Réuni jeudi 16 juin, le conseil d’administration de Paris Habitat, un des plus importants organismes HLM de France avec ses 122 000 logements, a acté le « départ volontaire » de son directeur, Stéphane Dambrine. Départ qui prendra effet le 13 juillet. Les administrateurs ont approuvé à la quasi-unanimité – à l’exception du représentant de Droit au logement – l’accord de rupture conventionnelle qui permet à Paris Habitat de se défaire de M. Dambrine en lui versant une indemnité certes généreuse mais, selon Roger Madec, conseiller de Paris (PS) et président de Paris Habitat, « moitié moindre par rapport à celle de 600 000 euros prévue à son contrat de travail, soit trente mois de salaire ».

« Enquête interne »

En réalité, il s’agit de l’éviction, plutôt brutale, de ce directeur arrivé en 2011 à l’initiative de l’équipe de Bertrand Delanoë, alors maire de Paris, et venu de Valophis, organisme HLM du conseil général du Val-de-Marne. M. Dambrine s’en va après plusieurs mois d’attaques, par médias interposés, sur les avantages et salaires accordés à l’équipe dirigeante de 31 directeurs et chargés de mission, sur la présence, dans les logements, de hauts fonctionnaires dont les revenus dépassent largement les plafonds, comme l’a révélé Le Parisien, sur des surfacturations de travaux par la régie interne et l’achat pour 130 000 euros de meubles de bureau d’abord disparus puis retrouvés, comme l’a raconté Marianne.

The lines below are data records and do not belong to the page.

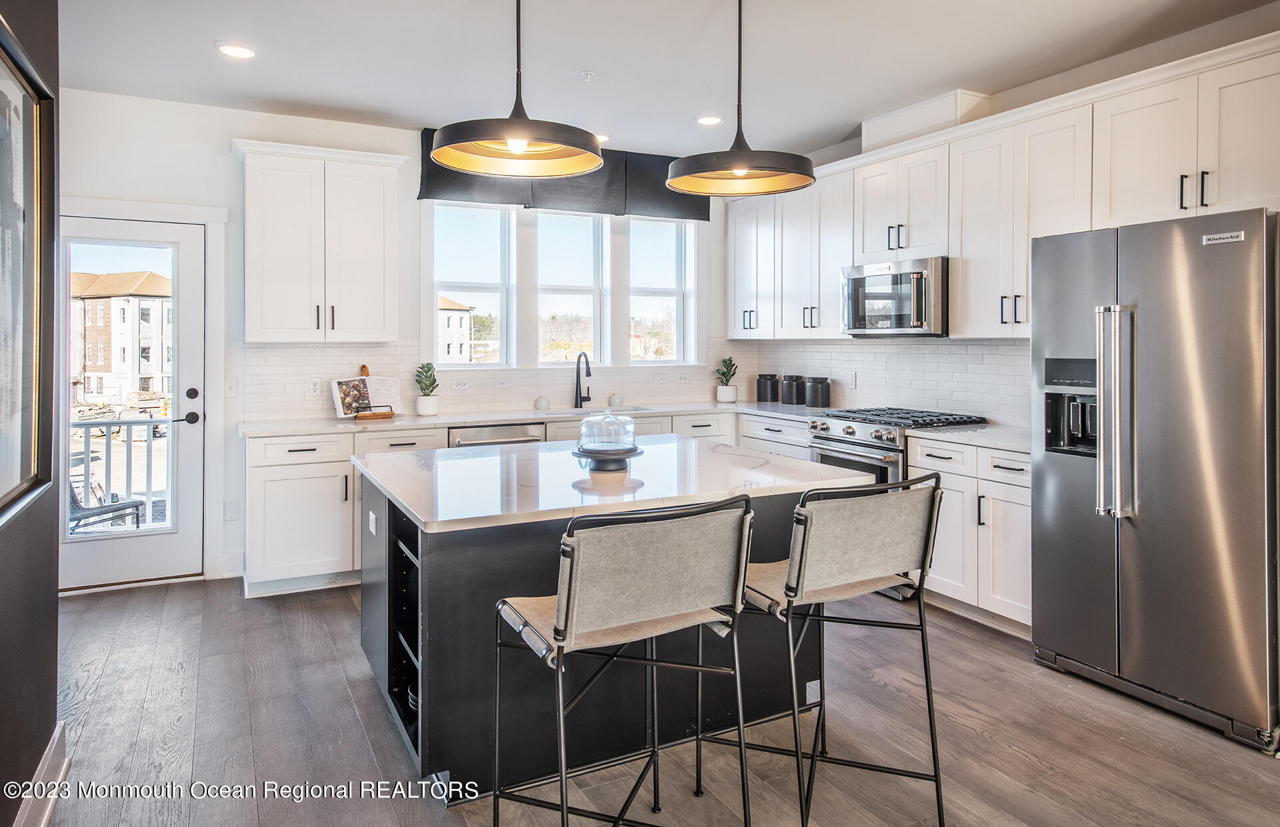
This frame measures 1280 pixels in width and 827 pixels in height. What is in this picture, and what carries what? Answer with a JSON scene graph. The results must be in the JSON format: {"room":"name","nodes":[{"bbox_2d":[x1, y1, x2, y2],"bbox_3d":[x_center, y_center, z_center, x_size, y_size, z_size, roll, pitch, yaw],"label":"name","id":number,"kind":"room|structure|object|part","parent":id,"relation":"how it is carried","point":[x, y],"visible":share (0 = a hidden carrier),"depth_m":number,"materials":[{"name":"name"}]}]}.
{"room":"kitchen","nodes":[
{"label":"kitchen","id":0,"kind":"room"},
{"bbox_2d":[0,0,60,826],"bbox_3d":[-0.900,-0.168,0.501,0.165,2.781,4.611,-1,2,-28],"label":"left wall","id":1,"kind":"structure","parent":0,"point":[53,717],"depth_m":2.11,"materials":[{"name":"paint"}]},
{"bbox_2d":[0,12,54,524],"bbox_3d":[-1.450,-0.310,1.725,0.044,1.137,1.089,-1,2,-28],"label":"picture","id":2,"kind":"object","parent":1,"relation":"attached to","point":[21,89],"visible":1,"depth_m":2.01},
{"bbox_2d":[14,720,68,826],"bbox_3d":[-1.025,1.124,0.874,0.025,0.142,3.572,-1,2,-28],"label":"baseboard","id":3,"kind":"structure","parent":1,"relation":"attached to","point":[50,751],"depth_m":2.15,"materials":[{"name":"white paint"}]},
{"bbox_2d":[49,90,731,590],"bbox_3d":[-1.320,-0.356,5.279,4.996,2.773,0.162,-1,2,-28],"label":"back wall","id":4,"kind":"structure","parent":0,"point":[219,151],"depth_m":4.61,"materials":[{"name":"white paint"}]},
{"bbox_2d":[56,214,204,590],"bbox_3d":[-2.985,0.027,4.428,0.838,2.013,0.127,-1,2,-28],"label":"door","id":5,"kind":"structure","parent":4,"relation":"in","point":[112,562],"depth_m":4.51,"materials":[{"name":"white glass"}]},
{"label":"door handle","id":6,"kind":"part","parent":5,"relation":"part of","materials":[{"name":"black metal"}]},
{"bbox_2d":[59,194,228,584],"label":"door frame","id":7,"kind":"structure","parent":4,"relation":"attached to","point":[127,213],"depth_m":4.54,"materials":[{"name":"white paint"}]},
{"bbox_2d":[224,498,237,520],"bbox_3d":[-2.375,0.635,4.493,0.066,0.118,0.010,-1,2,-28],"label":"wall plate","id":8,"kind":"object","parent":4,"relation":"attached to","point":[231,510],"visible":0.99,"depth_m":4.49,"materials":[{"name":"white plastic"}]},
{"bbox_2d":[224,377,237,396],"bbox_3d":[-2.392,-0.075,4.518,0.073,0.115,0.016,-1,2,-28],"label":"light switch","id":9,"kind":"object","parent":4,"relation":"attached to","point":[231,387],"visible":0.99,"depth_m":4.52,"materials":[{"name":"white plastic"}]},
{"bbox_2d":[234,137,404,342],"bbox_3d":[-1.950,-0.924,4.743,0.911,1.156,0.383,-1,2,-28],"label":"upper cabinet","id":10,"kind":"object","parent":4,"relation":"attached to","point":[248,198],"visible":0.99,"depth_m":4.60,"materials":[{"name":"white paint"}]},
{"bbox_2d":[430,200,512,365],"bbox_3d":[-1.235,-0.815,5.527,0.605,1.223,0.121,-1,2,-28],"label":"window","id":11,"kind":"structure","parent":4,"relation":"in","point":[436,296],"depth_m":5.57,"materials":[{"name":"white glass"}]},
{"bbox_2d":[241,339,751,422],"bbox_3d":[0.028,-0.126,4.397,3.812,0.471,2.263,-1,2,-28],"label":"tile backsplash","id":12,"kind":"structure","parent":4,"relation":"attached to","point":[297,392],"depth_m":5.16,"materials":[{"name":"white tile"}]},
{"bbox_2d":[308,377,321,395],"bbox_3d":[-1.975,-0.080,4.708,0.071,0.114,0.009,-1,2,-28],"label":"socket","id":13,"kind":"object","parent":12,"relation":"attached to","point":[315,385],"visible":0.98,"depth_m":4.70,"materials":[{"name":"white plastic"}]},
{"bbox_2d":[450,376,468,389],"bbox_3d":[-1.180,-0.108,5.071,0.119,0.078,0.009,-1,2,-28],"label":"outlet","id":14,"kind":"object","parent":12,"relation":"attached to","point":[461,385],"visible":0.98,"depth_m":5.07,"materials":[{"name":"white plastic"}]},
{"bbox_2d":[494,376,509,388],"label":"light switch","id":15,"kind":"object","parent":12,"relation":"attached to","point":[500,382],"visible":0.98,"depth_m":5.15,"materials":[{"name":"white plastic"}]},
{"bbox_2d":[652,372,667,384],"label":"light switch","id":16,"kind":"object","parent":12,"relation":"attached to","point":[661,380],"visible":0.98,"depth_m":5.76,"materials":[{"name":"white plastic"}]},
{"bbox_2d":[674,372,690,382],"bbox_3d":[0.326,-0.167,5.849,0.114,0.078,0.009,-1,2,-28],"label":"socket","id":17,"kind":"object","parent":12,"relation":"attached to","point":[681,377],"visible":0.99,"depth_m":5.85,"materials":[{"name":"white plastic"}]},
{"bbox_2d":[419,126,709,221],"bbox_3d":[-0.436,-1.601,5.560,2.193,0.485,0.134,-1,2,-28],"label":"window valance","id":18,"kind":"object","parent":4,"relation":"attached to","point":[419,198],"visible":0.47,"depth_m":5.57,"materials":[{"name":"fabric"}]},
{"bbox_2d":[535,210,606,366],"bbox_3d":[-0.558,-0.826,5.814,0.606,1.227,0.123,-1,2,-28],"label":"window","id":19,"kind":"structure","parent":4,"relation":"in","point":[581,230],"depth_m":5.86,"materials":[{"name":"glass"}]},
{"bbox_2d":[628,216,695,363],"bbox_3d":[0.116,-0.860,6.073,0.576,1.221,0.113,-1,2,-28],"label":"window","id":20,"kind":"structure","parent":4,"relation":"in","point":[648,294],"depth_m":6.12,"materials":[{"name":"glass"}]},
{"bbox_2d":[22,572,1279,826],"bbox_3d":[0.260,1.195,2.051,4.971,0.097,7.083,-1,2,-28],"label":"floor","id":21,"kind":"structure","parent":0,"point":[1237,756],"depth_m":2.59,"materials":[{"name":"brown wood"}]},
{"bbox_2d":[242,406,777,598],"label":"base cabinet run","id":22,"kind":"object","parent":21,"relation":"on","point":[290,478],"visible":0.28,"depth_m":4.26,"materials":[{"name":"white paint"}]},
{"bbox_2d":[450,421,545,447],"bbox_3d":[-0.980,0.573,4.988,0.614,0.846,0.640,-1,2,-28],"label":"dishwasher","id":23,"kind":"object","parent":22,"relation":"in","point":[520,437],"visible":0.2,"depth_m":4.74,"materials":[{"name":"silver metal"}]},
{"bbox_2d":[240,400,821,436],"bbox_3d":[-0.516,0.122,5.140,3.563,0.037,0.722,-1,2,-28],"label":"countertop","id":24,"kind":"structure","parent":22,"relation":"on","point":[396,421],"depth_m":4.73,"materials":[{"name":"white stone"}]},
{"bbox_2d":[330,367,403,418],"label":"cookbook","id":25,"kind":"object","parent":24,"relation":"on","point":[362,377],"visible":0.93,"depth_m":4.70,"materials":[{"name":"paper"}]},
{"bbox_2d":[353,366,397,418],"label":"cookbook stand","id":26,"kind":"object","parent":24,"relation":"on","point":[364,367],"visible":0.5,"depth_m":4.69,"materials":[{"name":"brown wood"}]},
{"bbox_2d":[414,362,439,414],"bbox_3d":[-1.354,-0.079,4.924,0.179,0.341,0.183,-1,2,-28],"label":"potted plant","id":27,"kind":"object","parent":24,"relation":"on","point":[426,395],"visible":1,"depth_m":4.88,"materials":[{"name":"green plant"}]},
{"bbox_2d":[534,395,549,409],"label":"vase","id":28,"kind":"object","parent":24,"relation":"on","point":[542,402],"visible":1,"depth_m":5.26,"materials":[{"name":"white ceramic"}]},
{"bbox_2d":[572,351,591,408],"bbox_3d":[-0.383,-0.141,5.360,0.101,0.402,0.242,-1,2,-28],"label":"faucet","id":29,"kind":"object","parent":24,"relation":"on","point":[577,389],"visible":0.99,"depth_m":5.43,"materials":[{"name":"black metal"}]},
{"bbox_2d":[550,405,652,414],"bbox_3d":[-0.295,0.188,5.258,0.761,0.201,0.439,-1,2,-28],"label":"sink","id":30,"kind":"object","parent":24,"relation":"in","point":[597,412],"visible":0.18,"depth_m":5.46,"materials":[{"name":"silver metal"}]},
{"bbox_2d":[608,392,623,406],"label":"vase","id":31,"kind":"object","parent":24,"relation":"on","point":[616,399],"visible":1,"depth_m":5.46,"materials":[{"name":"white ceramic"}]},
{"bbox_2d":[714,355,737,402],"bbox_3d":[0.671,-0.165,5.985,0.197,0.367,0.198,2,2,45],"label":"potted plant","id":32,"kind":"object","parent":24,"relation":"on","point":[730,360],"visible":1,"depth_m":5.94,"materials":[{"name":"green plant"}]},
{"bbox_2d":[755,372,781,402],"bbox_3d":[0.997,-0.098,5.986,0.184,0.229,0.187,-1,2,-28],"label":"canister","id":33,"kind":"object","parent":24,"relation":"on","point":[759,387],"visible":1,"depth_m":5.91,"materials":[{"name":"black ceramic"}]},
{"bbox_2d":[780,374,805,405],"bbox_3d":[1.141,-0.078,5.711,0.174,0.228,0.176,-1,2,-28],"label":"canister","id":34,"kind":"object","parent":24,"relation":"on","point":[797,382],"visible":0.99,"depth_m":5.64,"materials":[{"name":"black ceramic"}]},
{"bbox_2d":[804,375,831,407],"bbox_3d":[1.234,-0.057,5.374,0.174,0.219,0.176,-1,2,-28],"label":"canister","id":35,"kind":"object","parent":24,"relation":"on","point":[819,395],"visible":1,"depth_m":5.30,"materials":[{"name":"black ceramic"}]},
{"bbox_2d":[358,448,863,798],"bbox_3d":[-0.168,0.715,3.039,1.633,0.870,1.429,-1,2,-28],"label":"kitchen island","id":36,"kind":"object","parent":21,"relation":"on","point":[423,569],"visible":0.61,"depth_m":2.51,"materials":[{"name":"black paint"}]},
{"bbox_2d":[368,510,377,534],"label":"socket","id":37,"kind":"object","parent":36,"relation":"attached to","point":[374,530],"visible":0.98,"depth_m":2.99,"materials":[{"name":"white plastic"}]},
{"bbox_2d":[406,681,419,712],"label":"bowl","id":38,"kind":"object","parent":36,"relation":"in","point":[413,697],"visible":0.1,"depth_m":2.58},
{"bbox_2d":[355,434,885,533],"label":"island countertop","id":39,"kind":"structure","parent":36,"relation":"on","point":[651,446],"depth_m":2.67,"materials":[{"name":"white stone"}]},
{"bbox_2d":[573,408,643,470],"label":"cake stand","id":40,"kind":"object","parent":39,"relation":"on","point":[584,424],"visible":0.99,"depth_m":3.02,"materials":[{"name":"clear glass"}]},
{"bbox_2d":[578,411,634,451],"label":"glass dome","id":41,"kind":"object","parent":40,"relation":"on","point":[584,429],"visible":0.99,"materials":[{"name":"clear glass"}]},
{"bbox_2d":[492,490,756,826],"bbox_3d":[-0.047,0.698,1.880,0.546,0.980,0.555,-1,2,-28],"label":"bar stool","id":42,"kind":"object","parent":21,"relation":"on","point":[569,589],"visible":1,"depth_m":1.72,"materials":[{"name":"black metal"}]},
{"bbox_2d":[725,470,946,826],"bbox_3d":[0.508,0.683,2.195,0.540,0.975,0.561,-1,2,-28],"label":"bar stool","id":43,"kind":"object","parent":21,"relation":"on","point":[791,577],"visible":0.96,"depth_m":2.03,"materials":[{"name":"metal"}]},
{"bbox_2d":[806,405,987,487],"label":"gas range","id":44,"kind":"object","parent":21,"relation":"on","point":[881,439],"visible":0.29,"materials":[{"name":"silver metal"}]},
{"bbox_2d":[908,434,1031,635],"bbox_3d":[1.862,0.646,3.854,0.642,0.881,0.858,-1,2,-28],"label":"base cabinet","id":45,"kind":"object","parent":21,"relation":"on","point":[1007,485],"visible":0.39,"depth_m":3.70,"materials":[{"name":"white paint"}]},
{"bbox_2d":[904,422,1030,452],"bbox_3d":[1.886,0.190,3.967,0.653,0.039,0.821,-1,2,-28],"label":"countertop","id":46,"kind":"structure","parent":45,"relation":"on","point":[965,434],"depth_m":3.94,"materials":[{"name":"white stone"}]},
{"bbox_2d":[1030,204,1279,751],"bbox_3d":[2.139,0.231,2.999,0.845,1.755,0.878,-1,2,-28],"label":"refrigerator","id":47,"kind":"object","parent":21,"relation":"on","point":[1036,488],"visible":0.99,"depth_m":2.74,"materials":[{"name":"silver metal"}]},
{"bbox_3d":[1.737,0.037,2.858,0.105,0.744,0.126,-1,2,-28],"label":"refrigerator handles","id":48,"kind":"part","parent":47,"relation":"part of","materials":[{"name":"silver metal"}]},
{"bbox_2d":[44,0,1279,158],"bbox_3d":[0.300,-1.662,1.997,5.354,0.107,7.062,-1,2,-28],"label":"ceiling","id":49,"kind":"structure","parent":0,"point":[577,65],"depth_m":3.72,"materials":[{"name":"white paint"}]},
{"bbox_2d":[216,41,257,58],"bbox_3d":[-1.903,-1.648,3.657,0.183,0.011,0.184,-1,2,-28],"label":"recessed light","id":50,"kind":"object","parent":49,"relation":"in","point":[245,53],"visible":0.99,"depth_m":3.64,"materials":[{"name":"white plastic"}]},
{"bbox_2d":[424,0,604,176],"bbox_3d":[-0.410,-1.192,2.587,0.577,0.812,0.572,-1,2,-28],"label":"pendant light","id":51,"kind":"object","parent":49,"relation":"hanging from","point":[522,141],"visible":1,"depth_m":2.58,"materials":[{"name":"black metal"}]},
{"bbox_2d":[580,70,594,81],"bbox_3d":[-0.268,-1.658,3.966,0.068,0.035,0.068,-1,2,-28],"label":"sprinkler head","id":52,"kind":"object","parent":49,"relation":"attached to","point":[589,75],"visible":0.98,"depth_m":3.96},
{"bbox_2d":[592,132,610,142],"bbox_3d":[-0.283,-1.724,5.092,0.178,0.012,0.180,-1,2,-28],"label":"recessed light","id":53,"kind":"object","parent":49,"relation":"in","point":[599,136],"visible":0.6,"depth_m":5.06,"materials":[{"name":"white"}]},
{"bbox_2d":[695,113,723,125],"bbox_3d":[0.417,-1.683,4.655,0.182,0.011,0.183,-1,2,-28],"label":"recessed light","id":54,"kind":"object","parent":49,"relation":"in","point":[713,119],"visible":0.99,"depth_m":4.63,"materials":[{"name":"white plastic"}]},
{"bbox_2d":[666,0,813,198],"bbox_3d":[0.386,-1.244,3.014,0.560,0.834,0.561,-1,2,-28],"label":"pendant light","id":55,"kind":"object","parent":49,"relation":"hanging from","point":[737,159],"visible":1,"depth_m":2.99,"materials":[{"name":"black metal"}]},
{"bbox_2d":[731,6,1279,435],"bbox_3d":[2.488,-0.300,3.372,0.155,2.751,6.670,-1,2,-28],"label":"right wall","id":56,"kind":"structure","parent":0,"point":[859,143],"depth_m":3.74,"materials":[{"name":"white paint"}]},
{"bbox_2d":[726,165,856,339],"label":"upper cabinet","id":57,"kind":"object","parent":56,"relation":"attached to","point":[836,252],"visible":0.75,"depth_m":5.37,"materials":[{"name":"white paint"}]},
{"bbox_2d":[744,336,1031,428],"bbox_3d":[1.710,-0.153,4.975,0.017,0.502,3.000,-1,2,-28],"label":"tile backsplash","id":58,"kind":"structure","parent":56,"relation":"attached to","point":[903,348],"depth_m":4.89,"materials":[{"name":"white tile"}]},
{"bbox_2d":[846,371,857,388],"bbox_3d":[1.397,-0.132,5.111,0.009,0.116,0.071,-1,2,-28],"label":"outlet","id":59,"kind":"object","parent":58,"relation":"attached to","point":[853,377],"visible":0.98,"depth_m":5.10,"materials":[{"name":"white plastic"}]},
{"bbox_2d":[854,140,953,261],"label":"upper cabinet","id":60,"kind":"object","parent":56,"relation":"attached to","point":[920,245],"visible":0.77,"depth_m":4.52,"materials":[{"name":"white paint"}]},
{"bbox_2d":[840,256,947,336],"bbox_3d":[1.581,-0.595,4.639,0.470,0.440,0.727,-1,2,-28],"label":"microwave","id":61,"kind":"object","parent":60,"relation":"attached to","point":[861,281],"visible":0.91,"depth_m":4.45,"materials":[{"name":"silver metal"}]},
{"bbox_2d":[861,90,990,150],"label":"vent duct cover","id":62,"kind":"object","parent":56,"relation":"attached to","point":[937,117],"visible":0.65,"depth_m":4.52,"materials":[{"name":"white paint"}]},
{"bbox_2d":[725,34,1278,344],"bbox_3d":[1.774,-0.889,4.500,0.409,1.123,4.121,-1,2,-28],"label":"upper cabinet run","id":63,"kind":"object","parent":56,"relation":"attached to","point":[1246,85],"visible":0.86,"depth_m":3.94,"materials":[{"name":"white paint"}]},
{"bbox_2d":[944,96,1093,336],"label":"upper cabinet","id":64,"kind":"object","parent":56,"relation":"attached to","point":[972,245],"visible":0.76,"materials":[{"name":"white paint"}]},
{"label":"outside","id":65,"kind":"structure","parent":0,"visible":0},
{"bbox_2d":[70,269,173,400],"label":"building","id":66,"kind":"structure","parent":65,"point":[107,357],"materials":[{"name":"beige brick"}]},
{"bbox_2d":[436,294,473,363],"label":"house","id":67,"kind":"structure","parent":65,"point":[458,318],"materials":[{"name":"white"}]},
{"label":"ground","id":68,"kind":"structure","parent":65,"visible":0},
{"bbox_2d":[66,476,143,533],"bbox_3d":[-4.087,0.784,5.682,0.589,0.830,0.630,1,2,34],"label":"patio chair","id":69,"kind":"object","parent":68,"relation":"on","point":[75,498],"visible":0.43,"depth_m":5.70,"materials":[{"name":"grey wicker"}]},
{"bbox_2d":[70,414,171,528],"bbox_3d":[-4.243,0.556,6.297,3.586,1.067,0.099,-1,2,-28],"label":"balcony railing","id":70,"kind":"object","parent":68,"relation":"on","point":[129,441],"visible":0.41,"depth_m":6.30,"materials":[{"name":"white metal"}]}
]}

Ian Brossat, adjoint (PC) au maire de Paris chargé du logement, prévenait dans un entretien accordé le 4 juin à Radio Protestante : « Si ces faits sont avérés ils sont profondément scandaleux et nous allons mener une enquête interne pour vérifier ces affaires, et si c’est nécessaire aller en justice. » Sans attendre le résultat de l’enquête qu’il appelait de ses vœux, il annonçait aussi : « Nous allons changer le directeur de Paris Habitat et ce sera réalisé le 16 juin. »

Pour Roger Madec, « M. Dambrine est un bon professionnel, reconnu de tous, mais la confiance était rompue et il nous fallait trouver un accord ». La forme choisie, la rupture conventionnelle, permet non seulement d’éviter une aléatoire et coûteuse procédure de licenciement mais surtout d’avoir à réunir une majorité des deux tiers du conseil d’administration pour l’approuver, chose difficile pour M. Brossat. Celui-ci reconnaissait, toujours au micro de Radio Protestante, ne disposer, pour les élus de la Ville, que de six sièges sur vingt-deux, les autres membres étant des personnes qualifiées – dont certaines nommées par la municipalité –, des représentants des locataires et des syndicats, comme le prévoit le code de la construction. Les offices publics ont, en effet, une autonomie de gestion et les maires n’y ont pas tous les pouvoirs.

Climat délétère

La question du remplacement de M. Dambrine reste cependant entière et s’ouvre une période d’incertitude, avec un probable intérim. Selon nos informations, des candidats ont déjà été auditionnés : Frédérique Lahaye, conseillère de Manuel Valls sur les questions de logement, venue du cabinet de Bertrand Delanoë et de la Ville de Paris, a été pressentie mais aurait refusé. La mairie cherche non seulement des compétences de gestionnaire et de manageur mais aussi de chasseur de coûts et de « nettoyeur » : le train de vie de Paris Habitat, avec ses 31 directeurs et chargés de mission, ses fauteuils design à 4 000 euros pièce dans le hall d’entrée, irrite la maire de Paris qui cherche à faire des économies.

En interne, le climat est devenu délétère, plusieurs directeurs se sentant sur la sellette et dénoncent « une chasse aux sorcières ». Le syndicat de salariés Supap-FSU dénonce, lui, une « purge de la direction générale. Nous sommes victimes d’une campagne médiatique ordurière et montrés du doigt », s’insurge Mohamed Hellal, représentant de ce syndicat. « Des locataires affichent ces articles dans les halls d’immeubles et nous traitent de fainéants, de voleurs… ».

Un autre point de tension entre la ville et son office concerne la gestion des plus de 5 000 commerces qui lui appartiennent et lui rapportent 60 millions d’euros de loyers par an. La ville a le projet d’en reprendre le contrôle par l’intermédiaire d’une filiale ou d’un groupement d’intérêts économiques (GIE), et peut-être d’en conserver la recette pour son budget.